__Work required__:
Please retype, word for word, the part of the FreeBSD ports discussion below that begins at the words "If you're using ports" and stops after "the ports directory).".

__Text passage__:
Perhaps you are mixing packages (binary) with ports (source) and Gentoo's nomenclature?

In FreeBSD, ports are the source code and you DIY. Packages are binary compilations of ports with the port maintainer's preferred set of options as default (or whatever determines the best defaults for a given port). I know nothing of Gentoo so I can't give you comparisons.

So, if you're building a port (for example, your libvirt), then:
`cd /usr/ports/devel/libvirt`
`make config`

Then select the options you want.

I am not sure what you mean by "emulated networking features" though?


----------



## jmos (Jan 24, 2022)

finalturismo said:


> For example how can i remove Bluetooth from the Pulseaudio package.


If you're using pre-build packages there might be different versions of a port available (f.e. there are packages "mc" and "mc-nox11" from the mc port); And some packages have extra module packages (f.e. "pulseaudio-module-xrdp"). But that's it on packages: You cannot add or remove more features from them.

If you're using ports to build your own packages you've got more control: Many packages offering a dialog to enable or disable options of a software. You will get this dialog the first time you're building a port as well if the available options changed (or running `make config` inside the ports directory).

But also here: You're limited to the option the package maintainer made available. In case of PulseAudio there's no config option for Bluetooth; I see that there's a module, but the docs of that project are really poor (most times they say "use the package of your distribution" without any word of compiling options - just one meson command for all, they are telling more about how to download the source from the internet… wow).

__Supplied entries__:
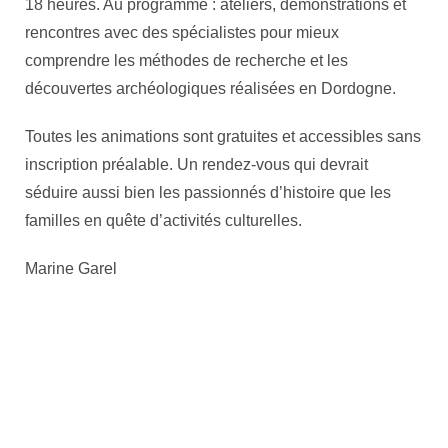
18 heures. Au programme : ateliers, démonstrations et
rencontres avec des spécialistes pour mieux
comprendre les méthodes de recherche et les
découvertes archéologiques réalisées en Dordogne.
Toutes les animations sont gratuites et accessibles sans
inscription préalable. Un rendez-vous qui devrait
séduire aussi bien les passionnés d’histoire que les
familles en quête d’activités culturelles.
Marine Garel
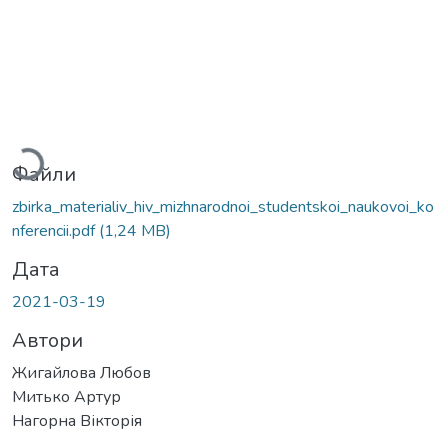
Вантажиться...
Файли
zbirka_materialiv_hiv_mizhnarodnoi_studentskoi_naukovoi_ko
nferencii.pdf
(1,24 MB)
Дата
2021-03-19
Автори
Жигайлова Любов
Митько Артур
Нагорна Вікторія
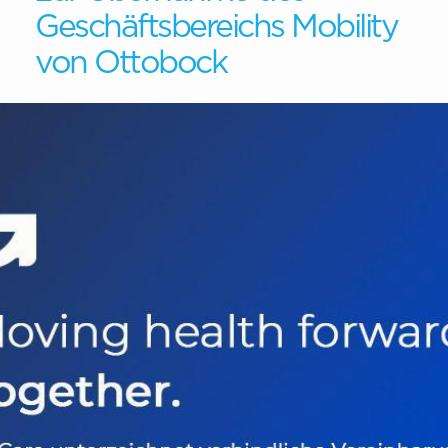
Geschäftsbereichs Mobility
von Ottobock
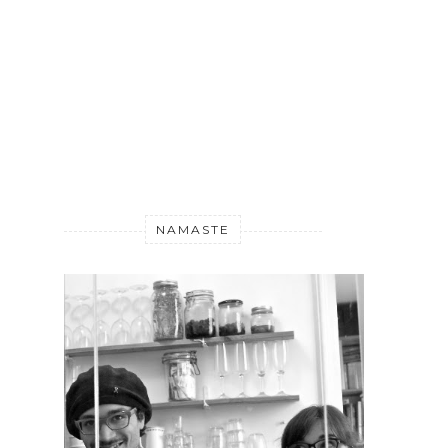
NAMASTE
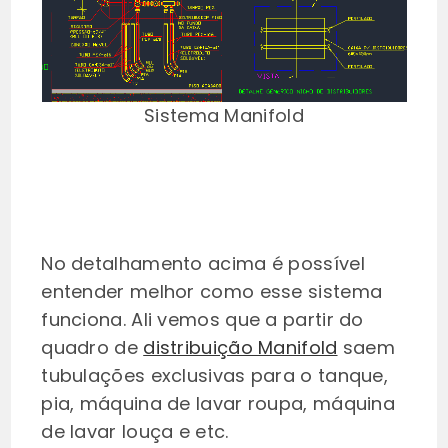
Sistema Manifold
No detalhamento acima é possível
entender melhor como esse sistema
funciona. Ali vemos que a partir do
quadro de
distribuição Manifold
saem
tubulações exclusivas para o tanque,
pia, máquina de lavar roupa, máquina
de lavar louça e etc.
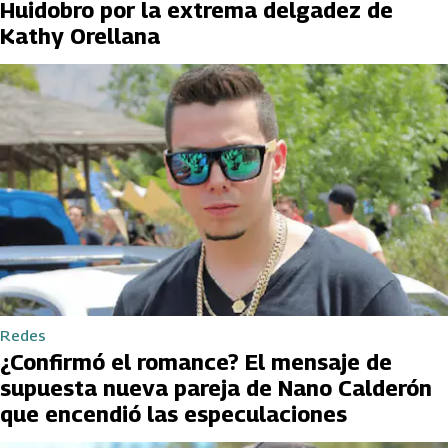
Huidobro por la extrema delgadez de
Kathy Orellana
Redes
¿Confirmó el romance? El mensaje de
supuesta nueva pareja de Nano Calderón
que encendió las especulaciones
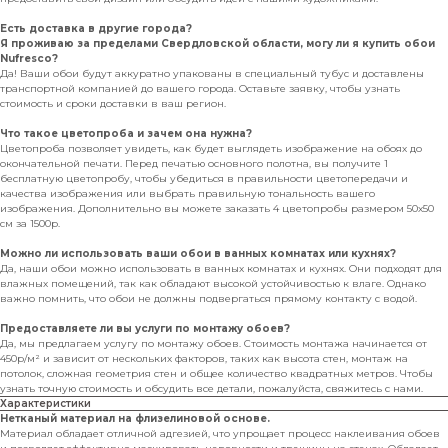
Есть доставка в другие города?
Я проживаю за пределами Свердловской области, могу ли я купить обои
Nufresco?
Да! Ваши обои будут аккуратно упакованы в специальный тубус и доставлены
транспортной компанией до вашего города. Оставьте заявку, чтобы узнать
стоимость и сроки доставки в ваш регион.
Что такое цветопроба и зачем она нужна?
Цветопроба позволяет увидеть, как будет выглядеть изображение на обоях до
окончательной печати. Перед печатью основного полотна, вы получите 1
бесплатную цветопробу, чтобы убедиться в правильности цветопередачи и
качества изображения или выбрать правильную тональность вашего
изображения. Дополнительно вы можете заказать 4 цветопробы размером 50х50
см за 1500р.
Можно ли использовать ваши обои в ванных комнатах или кухнях?
Да, наши обои можно использовать в ванных комнатах и кухнях. Они подходят для
влажных помещений, так как обладают высокой устойчивостью к влаге. Однако
важно помнить, что обои не должны подвергаться прямому контакту с водой.
Предоставляете ли вы услуги по монтажу обоев?
Да, мы предлагаем услугу по монтажу обоев. Стоимость монтажа начинается от
450р/м² и зависит от нескольких факторов, таких как высота стен, монтаж на
потолок, сложная геометрия стен и общее количество квадратных метров. Чтобы
узнать точную стоимость и обсудить все детали, пожалуйста, свяжитесь с нами.
Характеристики
Нетканый материал на флизелиновой основе.
Материал обладает отличной адгезией, что упрощает процесс наклеивания обоев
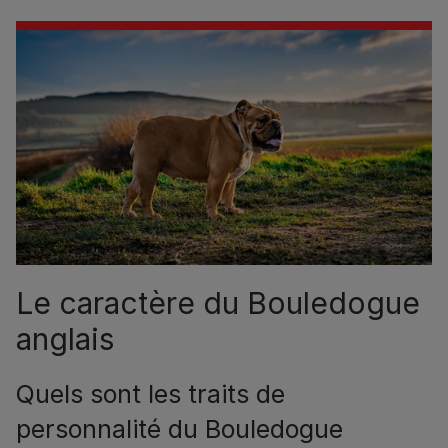
Le caractère du Bouledogue
anglais
Quels sont les traits de
personnalité du Bouledogue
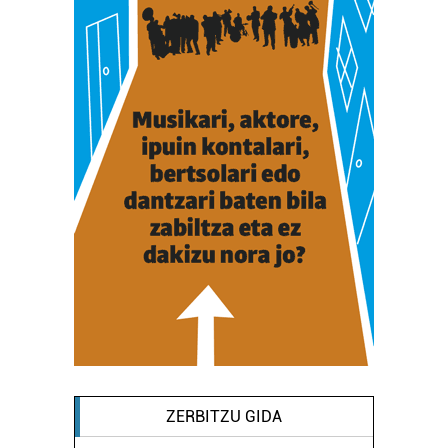
ZERBITZU GIDA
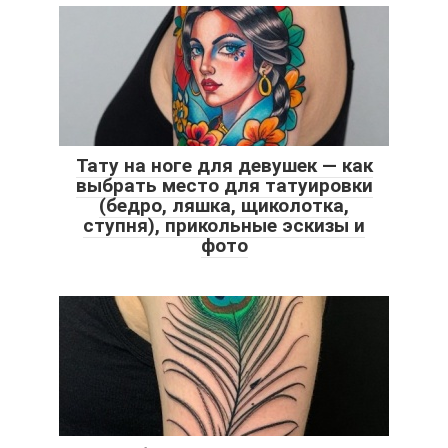
Тату на ноге для девушек — как
выбрать место для татуировки
(бедро, ляшка, щиколотка,
ступня), прикольные эскизы и
фото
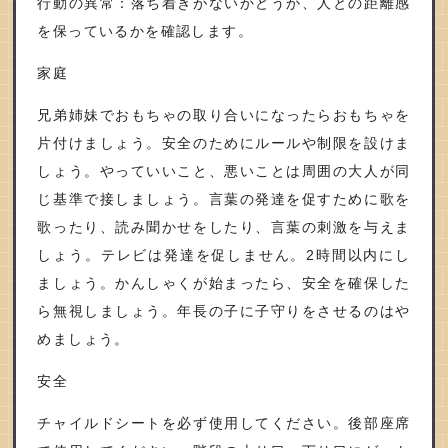
行動の異常：落ち着きがないかどうか、人との距離感
を保っているかを確認します。
家庭
兄弟姉妹でおもちゃの取り合いになったらおもちゃを
片付けましょう。安全のためにルールや制限を設けま
しょう。やっていいこと、悪いことは周囲の大人が同
じ基準で接しましょう。言葉の発達を促すために歌を
歌ったり、読み聞かせをしたり、言葉の刺激を与えま
しょう。テレビは発達を促しません。2時間以内にし
ましょう。かんしゃくが始まったら、安全を確保した
ら無視しましょう。年長の子に子守りをさせるのはや
めましょう。
安全
チャイルドシートを必ず使用してください。後部座席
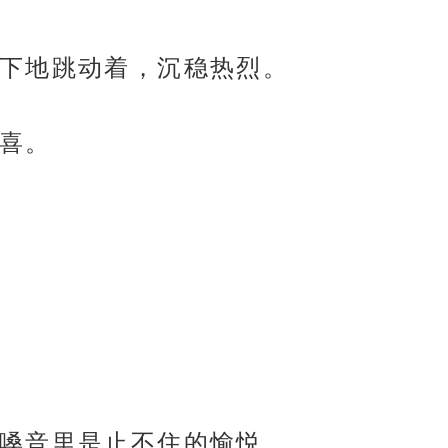
下地跳动着，沉稳热烈。
喜。
嗓音里是止不住的愉悦。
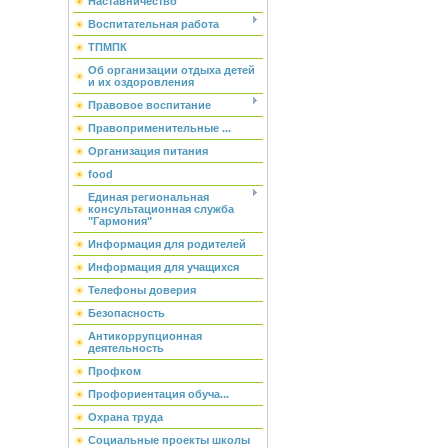
Наставничество
Воспитательная работа
ТПМПК
Об организации отдыха детей
и их оздоровления
Правовое воспитание
Правоприменительные ...
Организация питания
food
Единая региональная
консультационная служба
"Гармония"
Информация для родителей
Информация для учащихся
Телефоны доверия
Безопасность
Антикоррупционная
деятельность
Профком
Профориентация обуча...
Охрана труда
Социальные проекты школы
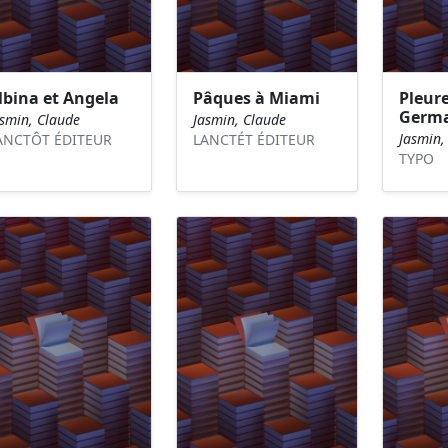
lbina et Angela
Pâques à Miami
Pleure
Germa
asmin, Claude
Jasmin, Claude
Jasmin,
ANCTÔT ÉDITEUR
LANCTÉT ÉDITEUR
TYPO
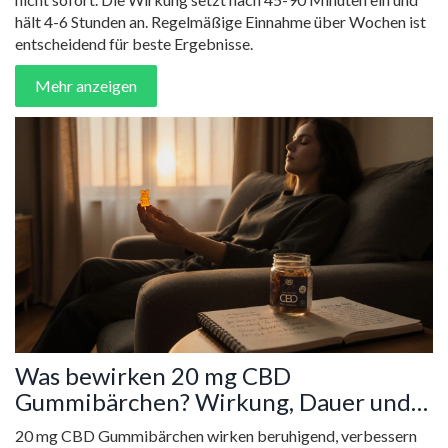
hält 4-6 Stunden an. Regelmäßige Einnahme über Wochen ist
entscheidend für beste Ergebnisse.
Mehr anzeigen
Was bewirken 20 mg CBD
Gummibärchen? Wirkung, Dauer und
was Sie beachten sollten
20 mg CBD Gummibärchen wirken beruhigend, verbessern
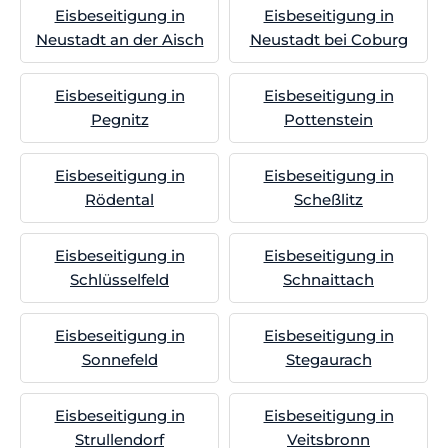
Eisbeseitigung in
Eisbeseitigung in
Neustadt an der Aisch
Neustadt bei Coburg
Eisbeseitigung in
Eisbeseitigung in
Pegnitz
Pottenstein
Eisbeseitigung in
Eisbeseitigung in
Rödental
Scheßlitz
Eisbeseitigung in
Eisbeseitigung in
Schlüsselfeld
Schnaittach
Eisbeseitigung in
Eisbeseitigung in
Sonnefeld
Stegaurach
Eisbeseitigung in
Eisbeseitigung in
Strullendorf
Veitsbronn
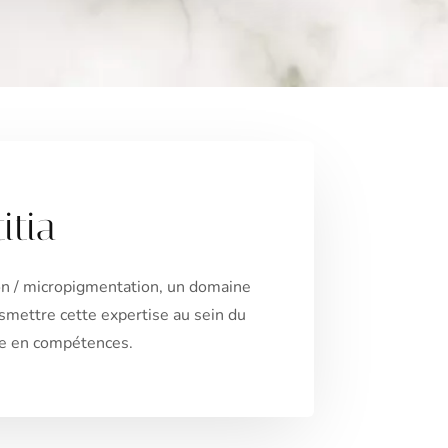
itia
on / micropigmentation, un domaine
smettre cette expertise au sein du
ée en compétences.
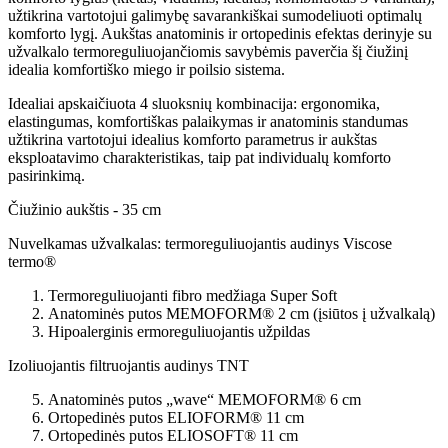
užtikrina vartotojui galimybę savarankiškai sumodeliuoti optimalų
komforto lygį. Aukštas anatominis ir ortopedinis efektas derinyje su
užvalkalo termoreguliuojančiomis savybėmis paverčia šį čiužinį
idealia komfortiško miego ir poilsio sistema.
Idealiai apskaičiuota 4 sluoksnių kombinacija: ergonomika,
elastingumas, komfortiškas palaikymas ir anatominis standumas
užtikrina vartotojui idealius komforto parametrus ir aukštas
eksploatavimo charakteristikas, taip pat individualų komforto
pasirinkimą.
Čiužinio aukštis - 35 cm
Nuvelkamas užvalkalas: termoreguliuojantis audinys Viscose
termo®
Termoreguliuojanti fibro medžiaga Super Soft
Anatominės putos MEMOFORM® 2 cm (įsiūtos į užvalkalą)
Hipoalerginis ermoreguliuojantis užpildas
Izoliuojantis filtruojantis audinys TNT
Anatominės putos „wave“ MEMOFORM® 6 cm
Ortopedinės putos ELIOFORM® 11 cm
Ortopedinės putos ELIOSOFT® 11 cm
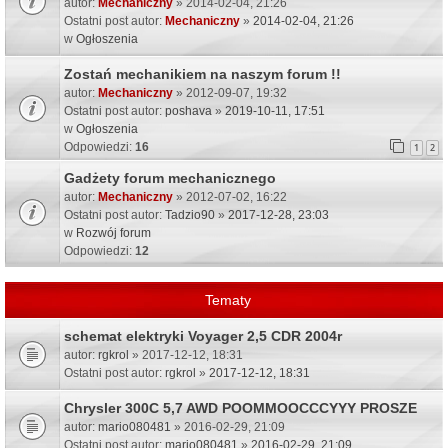
autor:
Mechaniczny
» 2014-02-04, 21:26
Ostatni post autor:
Mechaniczny
»
2014-02-04, 21:26
w
Ogłoszenia
Zostań mechanikiem na naszym forum !!
autor:
Mechaniczny
» 2012-09-07, 19:32
Ostatni post autor:
poshava
»
2019-10-11, 17:51
w
Ogłoszenia
Odpowiedzi:
16
1
2
Gadżety forum mechanicznego
autor:
Mechaniczny
» 2012-07-02, 16:22
Ostatni post autor:
Tadzio90
»
2017-12-28, 23:03
w
Rozwój forum
Odpowiedzi:
12
Tematy
schemat elektryki Voyager 2,5 CDR 2004r
autor:
rgkrol
» 2017-12-12, 18:31
Ostatni post autor:
rgkrol
»
2017-12-12, 18:31
Chrysler 300C 5,7 AWD POOMMOOCCCYYY PROSZE
autor:
mario080481
» 2016-02-29, 21:09
Ostatni post autor:
mario080481
»
2016-02-29, 21:09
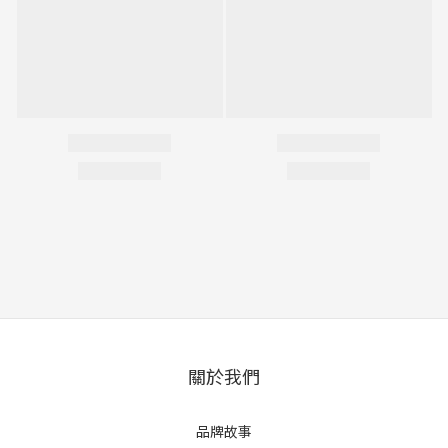
關於我們
品牌故事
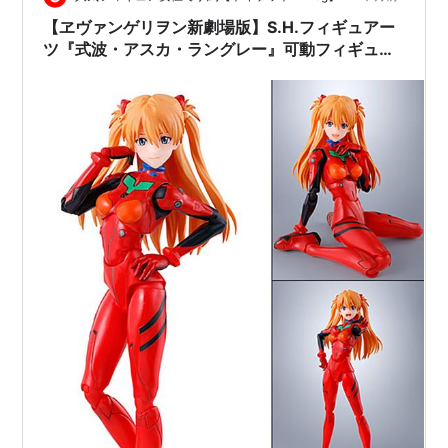
【ヱヴァンゲリヲン新劇場版】S.H.フィギュアー
ツ『式波・アスカ・ラングレー』可動フィギュア
予約【バンダイ】より2025年12月27日発売☆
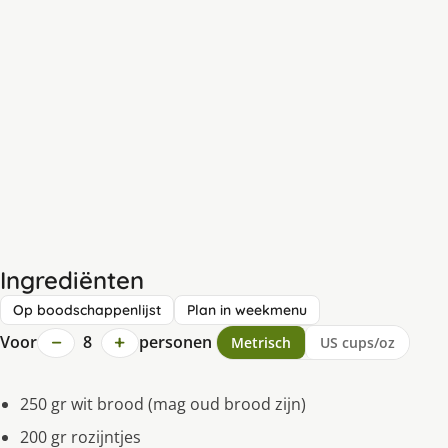
Ingrediënten
Op boodschappenlijst
Plan in weekmenu
−
+
Voor
8
personen
Metrisch
US cups/oz
250 gr wit brood (mag oud brood zijn)
200 gr rozijntjes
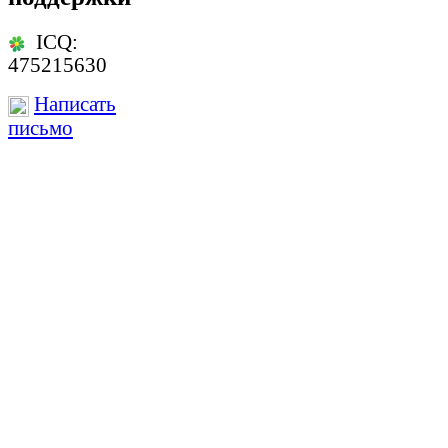
ICQ:
475215630
Написать
письмо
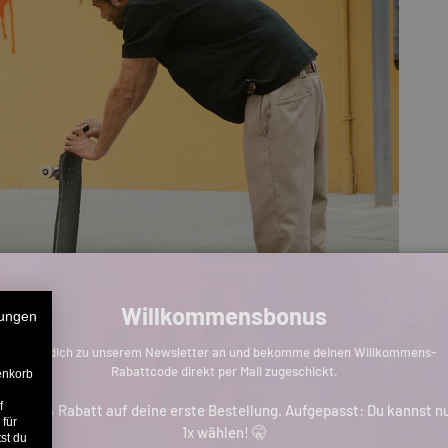
Willkommensbonus
ungen
Melde dich zu unserem Newsletter an und bekomme deinen Willkommens-
Rabattcode direkt per Mail zugeschickt.
enkorb
f
is zu 11% Rabatt auf deine erste Bestellung. Aufgepasst: Du kannst n
 für
1x wählen! 🤫
st du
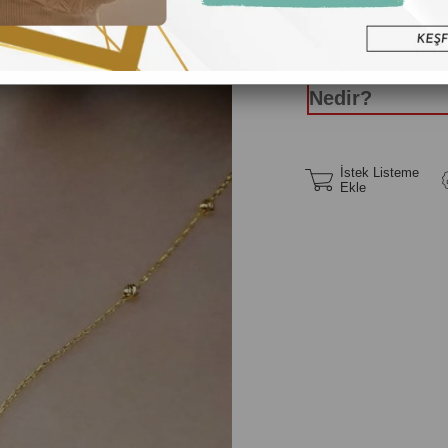
Yüzük Ölç
Nedir?
İstek Listeme
Ekle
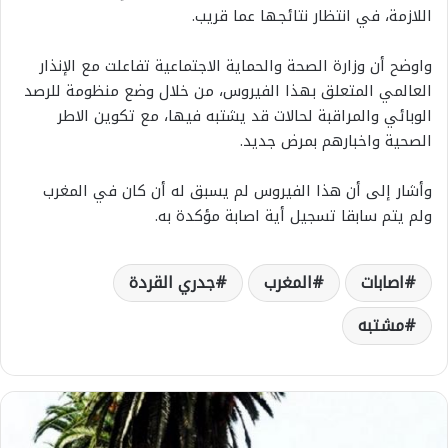
اللازمة، في انتظار نتائجها عما قريب.
واوضح أن وزارة الصحة والحماية الاجتماعية تفاعلت مع الإنذار
العالمي المتعلق بهذا الفيروس، من خلال وضع منظومة للرصد
الوبائي والمراقبة لحالات قد يشتبه فيها، مع تكوين الاطر
الصحية واخبارهم بمرض جديد.
وأشار إلى أن هذا الفيروس لم يسبق له أن كان في المغرب
ولم يتم سابقا تسجيل أية اصابة مؤكدة به.
اصابات
المغرب
جدري القردة
مشتبه
د
و
ر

__Exercise result__:
If you're using ports to build your own packages you've got more control: Many packages offering a dialog to enable or disable options of a software. You will get this dialog the first time you're building a port as well if the available options changed (or running `make config` inside the ports directory).